Grégoire Lemarchand – Journaliste – AFP – France

Pour un fact-check réussi, il faut que le lecteur soit capable de refaire le travail qu’on a fait. Par exemple, si on dit d’une photo : “C’était à Paris il y a 2 semaines”, alors qu’elle était prise en Espagne il y a 3 ans, il faut montrer comment on a trouvé qu’elle a été prise en Espagne, et pourquoi.

Comme on s’adresse parfois à des gens en défiance face aux médias, on n’utilise pas des sources “off”, des gens qui disent la vérité, mais veulent préserver leur anonymat, pour de bonnes raisons, souvent.
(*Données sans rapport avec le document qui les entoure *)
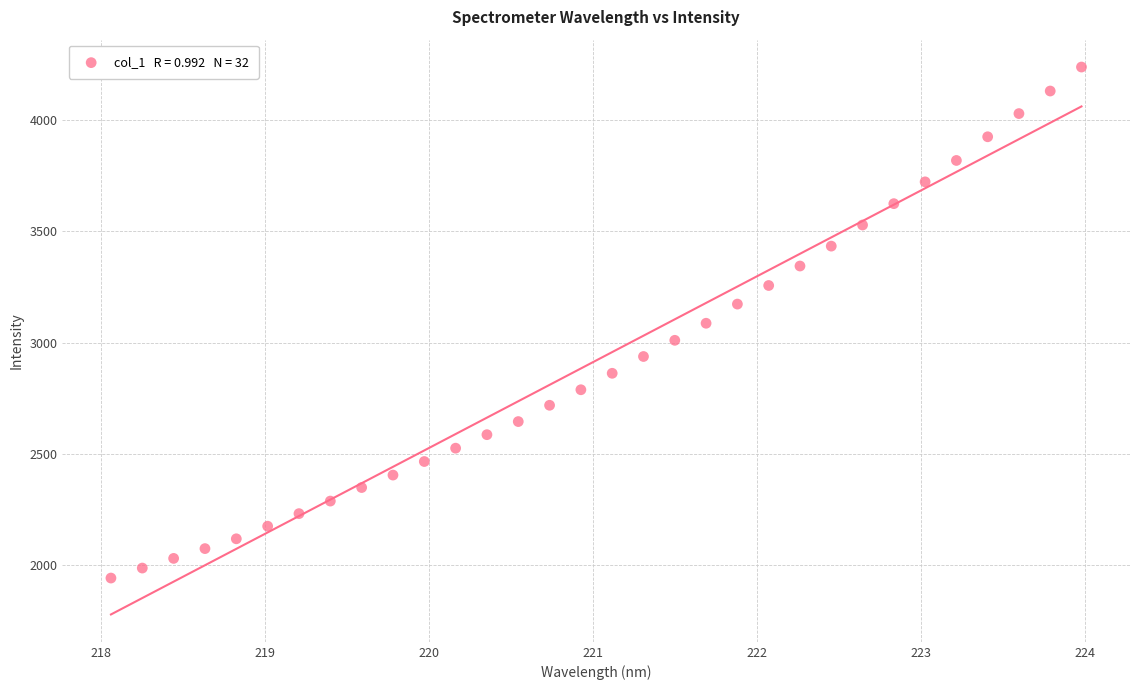

What is the range of X values (max minus min)?

5.9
On ne dit pas que ça ne doit pas servir dans le journalisme, ça sert et on n’aurait pas eu des enquêtes retentissantes comme le Watergate sans sources “off”. Mais dans le fact-checking, on n’utilise que des sources “on”. On ne dira pas “assure l’entourage de…”, mais “assure X, le porte-parole de…”

On a fact-checké le documentaire Hold-Up. Ça prend du temps.

On a mis plusieurs journalistes dessus, car il dure 2h40. On ne s’est pas contentés de faire trois fois rien et dire “c’est du complotisme, ne regardez pas”.

On a pris le temps d’être pédagogiques, de faire parler des experts qui expliquent pourquoi cette vidéo comporte de nombreuses fausses informations. C’est important d’être le plus transparent possible et le plus pédagogique possible.